During the molding process, the heat treatment of the TC blanks in the mold was carried out under pressure in the range of 10–15 MPa when heated at a rate of 3–8°C/min to the temperature of the beginning of the degradation of the binder (250–300°C). Upon reaching a temperature of 250-300°C, the pressure was removed, the workpiece was removed from the mold, and carbonization of the TC was carried out by heating in an inert atmosphere to 800°C at a rate of 50-100°C/hour.

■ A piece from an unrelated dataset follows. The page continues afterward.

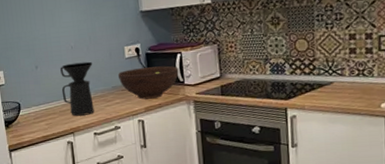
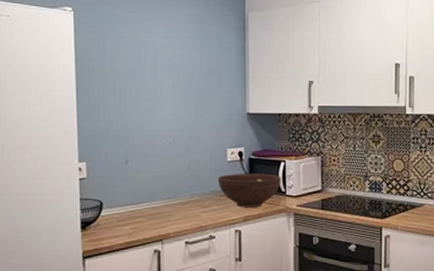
coffee maker: present [60,61,94,116] -> none [153,161,191,221]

The modes of molding blanks TC are given in the table below. As the experiments confirm, going beyond the stated ranges of molding modes leads to the appearance of surface defects of products, the bulk of which appear in the form of cracks and curvatures after carbonization.

High-temperature heat treatment of TC was carried out in a vacuum furnace when heated to 1800°C at a rate of 100-200°C/h.

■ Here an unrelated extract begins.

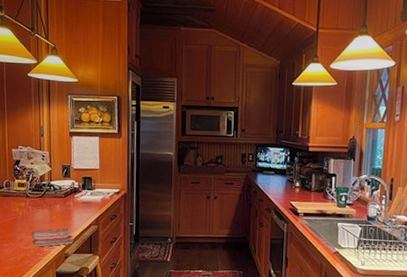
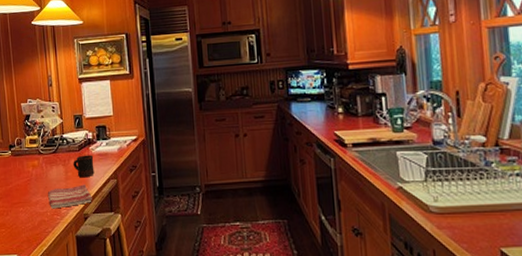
mug: none [58,201,78,222] -> present [73,155,95,178]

The table shows the characteristics of experimental batches of TC (formation modes of TC blanks and surface quality of heat-treated products).

The data presented in the table indicate that the preliminary application of a layer of graphite powder with a thickness of ≥0.25 of the diameter of the MT on the MT and heat treatment of the TC blanks in a mold under a pressure of 10-15 MPa to the temperature of the start of the destruction of the binder, allow compared with the prototype reduce defects in cracks and distortions of uranium-graphite fuel rod with an increased volume fraction of MT in it (more than 25-30% vol.) with a good yield of up to 98%.

Claims (3)

1. A method for producing a uranium graphite fuel rod, including preparing a charge by mixing graphite powder, microfuel elements and phenol-formaldehyde resin, forming blanks by pressing and heat treatment in a mold, removing blanks from a mold, carbonizing the resin and high-temperature heat treatment, characterized in that before cooking charge microfuel pre-coated with a layer of graphite powder with a thickness of at least 0.25 microfuel diameter, heat treatment in the mold is carried out under a pressure of 10-15 MPa, raising the temperature to 250-300°C, upon reaching which the pressure is removed before removing the blanks from the mold forms. 2. The method according to p. 1, characterized in that a mixture of powders of natural and synthetic graphite is used as a graphite powder in a ratio of 1: (2-4). 3. The method according to p. 1, characterized in that before pressing the mold with the mixture is heated to a temperature of 70-100°C.